### Work instructions
In the court opinion, what job was Mark Muellner hired to do in March 2005?

### Reading text
-*-

This opinion will be unpublished and
may not be cited except as provided by
Minn. Stat. § 480A.08, subd. 3 (2006).
STATE OF MINNESOTA
IN COURT OF APPEALS
Mark S. Muellner,
Cherne Industries, Inc.,
Department of Employment and Economic Development,
Filed December 11, 2007
Department of Employment and Economic Development
File No. 798706
Mark S. Muellner, 7840 Dickson
Circle, Inver Grove Heights, MN 55076-3439 (pro se respondent)
Thomas E. Marshall, Katherine C. Bischoff, Jackson Lewis LLP, 150 South Fifth Street Towers, Suite 1450, Minneapolis, MN 55402 (for relator)
Lee B. Nelson, Minnesota Department of Employment and Economic Development, First National Bank Building, 332 Minnesota Street, Suite E200, St. Paul, MN 55101-1351 (for respondent department)
Considered and decided by Dietzen, Presiding Judge; Randall, Judge; and Halbrooks, Judge.
Relator Cherne Industries, Inc. manufactures plumbing and underground testing and repair equipment. In March 2005, relator hired respondent Mark Muellner as a lead person for the second shift in relator’s Repetitive Division. As the lead person, Muellner’s duties included working in the production line, supervising employees, and making sure that the production goals were met. He was also responsible for quality control inspections, correcting errors, and writing reports in regard to production, employee issues, and quality control issues.
During his employment with relator, Muellner had four performance reviews. These reviews praised Muellner for learning many new things in a short amount of time and complimented him for catching quality errors. The reviews also acknowledged that Muellner’s quality of work product was “fine.” But the reviews emphasized that Muellner was having problems keeping the second shift on schedule and that Muellner’s attainment numbers needed to be higher. The reviews further emphasized that Muellner was having problems learning and completing all of the tasks assigned to him.

-*-

### Material supplied
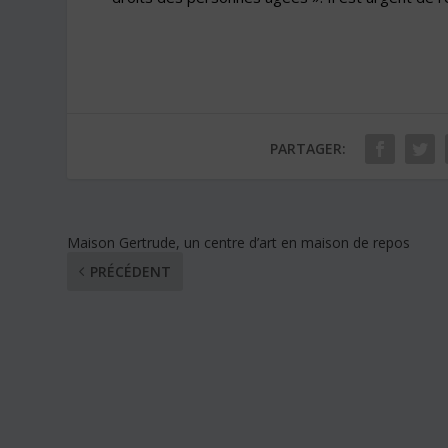
PARTAGER:
Maison Gertrude, un centre d’art en maison de repos
PRÉCÉDENT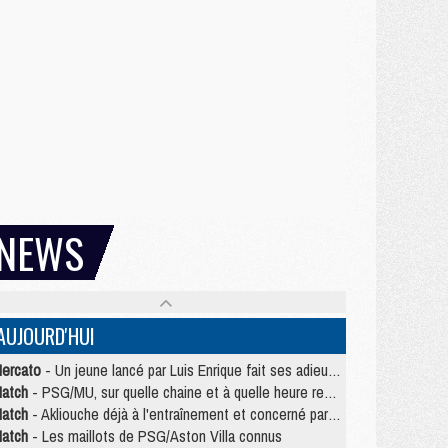
NEWS
AUJOURD'HUI
ercato
- Un jeune lancé par Luis Enrique fait ses adieux au PSG
atch
- PSG/MU, sur quelle chaine et à quelle heure regarder le match ?
atch
- Akliouche déjà à l'entraînement et concerné par PSG/MU ?
atch
- Les maillots de PSG/Aston Villa connus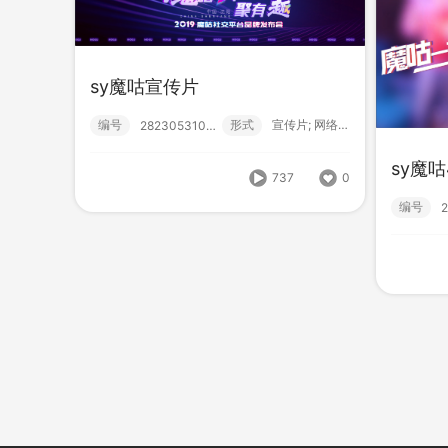
sy魔咕宣传片
编号
形式
宣传片; 网络服务;
282305310004
sy魔咕
737
0
编号
sy魔咕2
sy
编号
形式
宣传片; 网络服务;
编号
282305310001
751
0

-*-

### Written solution
Lead person for the second shift in the Repetitive Division of Cherne Industries, Inc.